Oakland housing activist arrested during protest over residential eviction protections

OAKLAND (CBS SF/BCN) – The Alameda County Sheriff arrested a housing activist Tuesday as her group staged a demonstration in the Alameda County Board of Supervisors’ chambers to demand basic eviction protections for residential tenants in the unincorporated parts of the county. 

The sit-in by Moms 4 Housing, which advocates for housing as a human right, started Tuesday afternoon at the County Administration Building in Oakland. 

Moms 4 Housing members and supporters were planning to demonstrate in the board chambers there for 60 hours for the 60,000 tenants in the county. But following the arrest of member Dominique Walker, the group went to Santa Rita Jail to get her out. 

Walker was cited for trespassing and two others were cited and released at the scene, a sheriff’s spokesperson said Wednesday morning. 

The Board of Supervisors on Tuesday was going to set a time to consider modifying a residential COVID-19 eviction moratorium. If the moratorium ends, tenants in unincorporated parts of the county will have no basic protections from eviction.

Moms 4 Housing knows the moratorium will be rolled back and wants other protections in place. 

That moratorium has been in place since June 30, 2020. Since that time, property owners from all the supervisorial districts have said the moratorium has been a hardship for them. 
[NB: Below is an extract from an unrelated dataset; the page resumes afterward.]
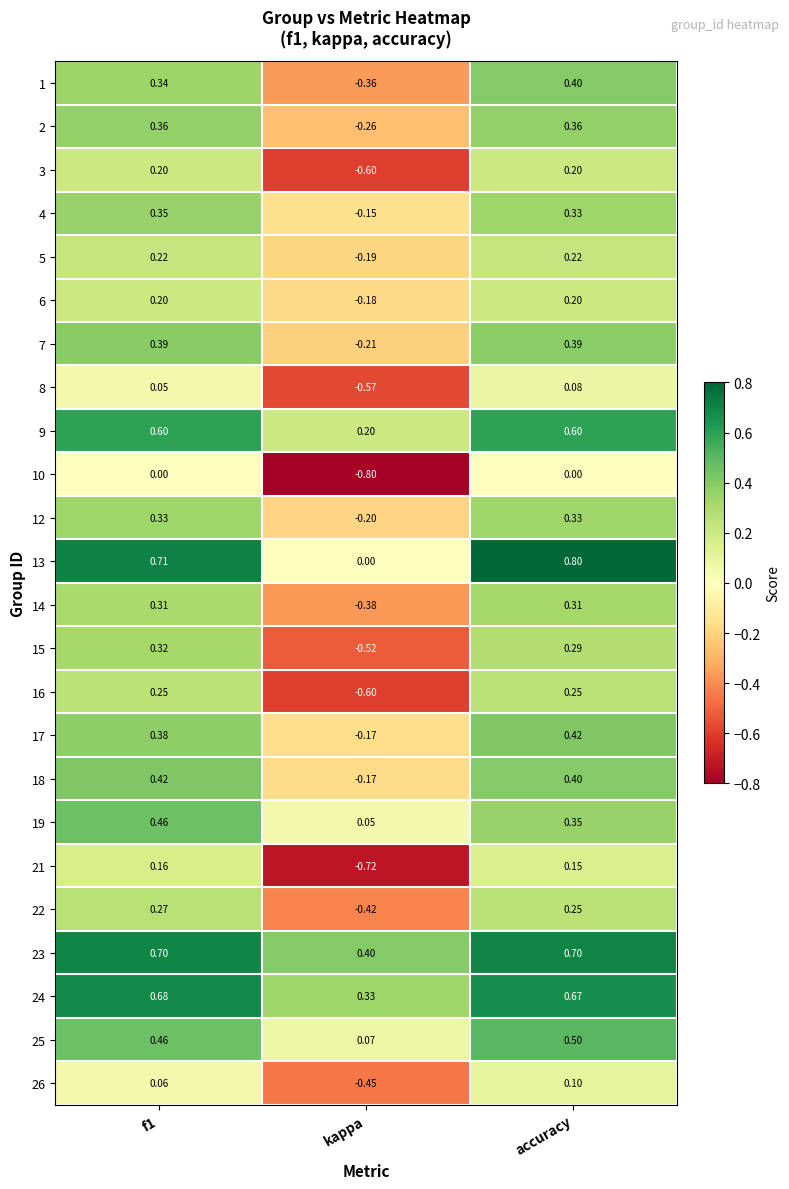

Is the value of 14 at f1 greater than the value of 9 at kappa?

Yes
Supervisor David Haubert wrote a letter to the board to place the item on a future agenda. Haubert wasn’t immediately available to comment early Wednesday morning. 

He said in the letter that the supervisors represent “all” county constituents. 

The state ended its eviction moratorium in September 2021. 

Walker was released late Tuesday night, a spokesperson for the Moms 4 Housing group said Wednesday morning.

Moms 4 Housing wants basic protections in the unincorporated part of the county, similar to what Oakland and Berkeley have. Moms 4 Housing wants just cause protections, which means property owners must have a reason to evict a tenant.

The group also supports a fair chance ordinance, which prevents property owners from discriminating against formerly incarcerated people.

The supervisors will consider those two protections along with a rental registry in two weeks. 

Supervisors already voted once to enact all three protections, but Moms 4 Housing fears the board won’t have enough votes to pass it a second and final time with new Supervisor Lena Tam on the board.